§ EXTRACTED ENTRIES:
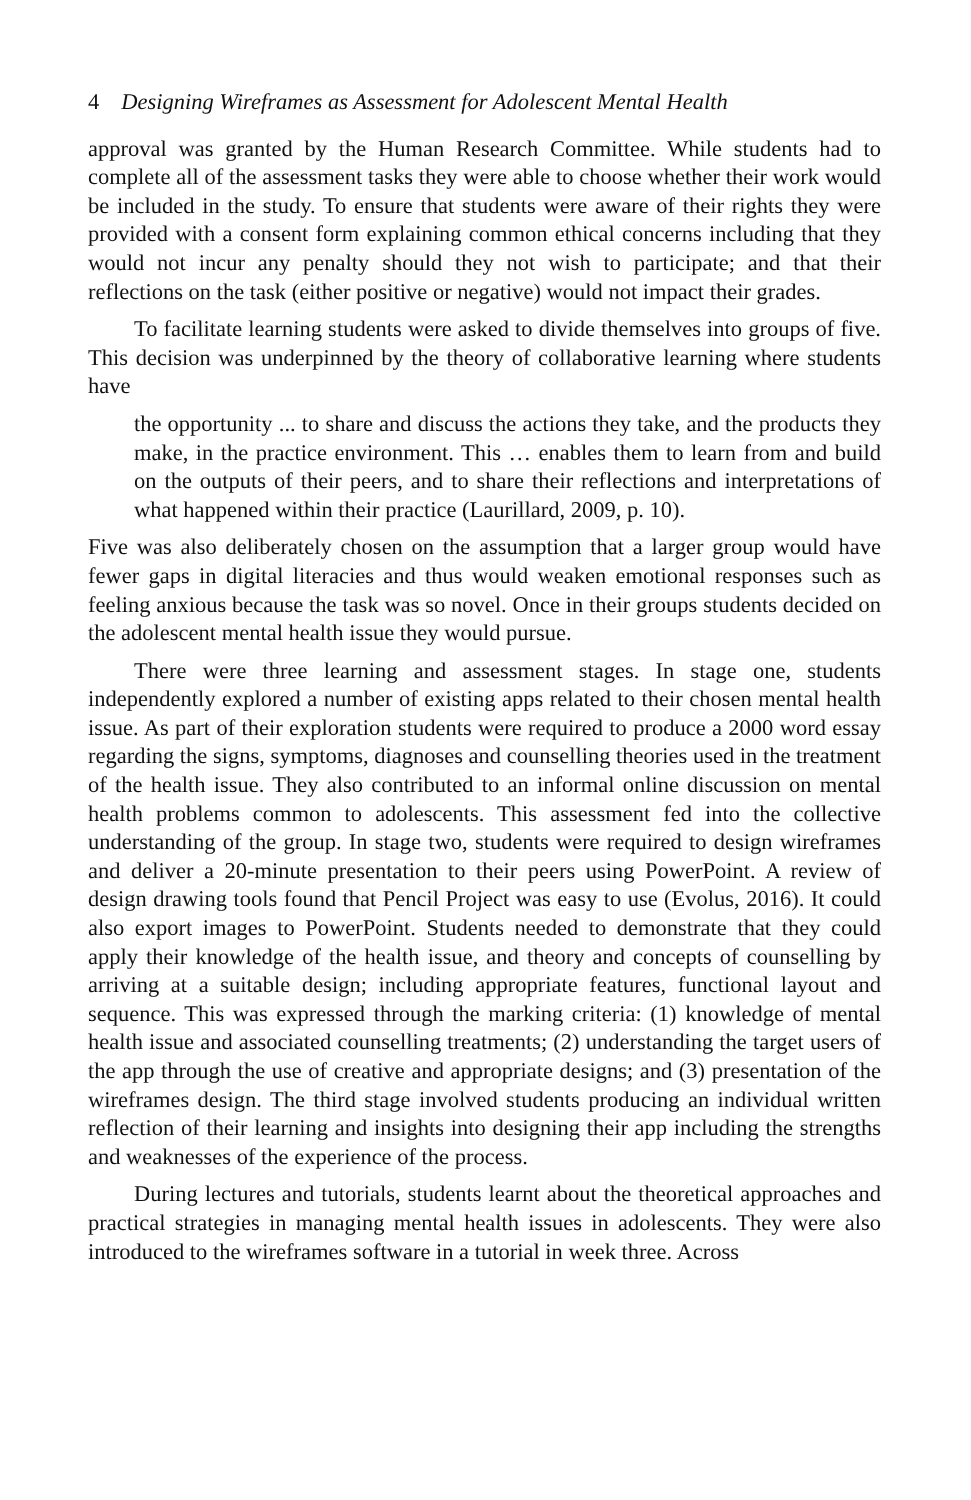4 Designing Wireframes as Assessment for Adolescent Mental Health
approval was granted by the Human Research Committee. While students had to complete all of the assessment tasks they were able to choose whether their work would be included in the study. To ensure that students were aware of their rights they were provided with a consent form explaining common ethical concerns including that they would not incur any penalty should they not wish to participate; and that their reflections on the task (either positive or negative) would not impact their grades.
To facilitate learning students were asked to divide themselves into groups of five. This decision was underpinned by the theory of collaborative learning where students have
the opportunity ... to share and discuss the actions they take, and the products they make, in the practice environment. This … enables them to learn from and build on the outputs of their peers, and to share their reflections and interpretations of what happened within their practice (Laurillard, 2009, p. 10).
Five was also deliberately chosen on the assumption that a larger group would have fewer gaps in digital literacies and thus would weaken emotional responses such as feeling anxious because the task was so novel. Once in their groups students decided on the adolescent mental health issue they would pursue.
There were three learning and assessment stages. In stage one, students independently explored a number of existing apps related to their chosen mental health issue. As part of their exploration students were required to produce a 2000 word essay regarding the signs, symptoms, diagnoses and counselling theories used in the treatment of the health issue. They also contributed to an informal online discussion on mental health problems common to adolescents. This assessment fed into the collective understanding of the group. In stage two, students were required to design wireframes and deliver a 20-minute presentation to their peers using PowerPoint. A review of design drawing tools found that Pencil Project was easy to use (Evolus, 2016). It could also export images to PowerPoint. Students needed to demonstrate that they could apply their knowledge of the health issue, and theory and concepts of counselling by arriving at a suitable design; including appropriate features, functional layout and sequence. This was expressed through the marking criteria: (1) knowledge of mental health issue and associated counselling treatments; (2) understanding the target users of the app through the use of creative and appropriate designs; and (3) presentation of the wireframes design. The third stage involved students producing an individual written reflection of their learning and insights into designing their app including the strengths and weaknesses of the experience of the process.
During lectures and tutorials, students learnt about the theoretical approaches and practical strategies in managing mental health issues in adolescents. They were also introduced to the wireframes software in a tutorial in week three. Across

§ EXERCISE DETAILS:
Exactly the lines from the top of the entries through the line with "Five was also", inclusive, must be given again, with every picture omitted.

§ FINISHED TASK:
4 Designing Wireframes as Assessment for Adolescent Mental Health
approval was granted by the Human Research Committee. While students had to complete all of the assessment tasks they were able to choose whether their work would be included in the study. To ensure that students were aware of their rights they were provided with a consent form explaining common ethical concerns including that they would not incur any penalty should they not wish to participate; and that their reflections on the task (either positive or negative) would not impact their grades.
To facilitate learning students were asked to divide themselves into groups of five. This decision was underpinned by the theory of collaborative learning where students have
the opportunity ... to share and discuss the actions they take, and the products they make, in the practice environment. This … enables them to learn from and build on the outputs of their peers, and to share their reflections and interpretations of what happened within their practice (Laurillard, 2009, p. 10).
Five was also deliberately chosen on the assumption that a larger group would have fewer gaps in digital literacies and thus would weaken emotional responses such as feeling anxious because the task was so novel. Once in their groups students decided on the adolescent mental health issue they would pursue.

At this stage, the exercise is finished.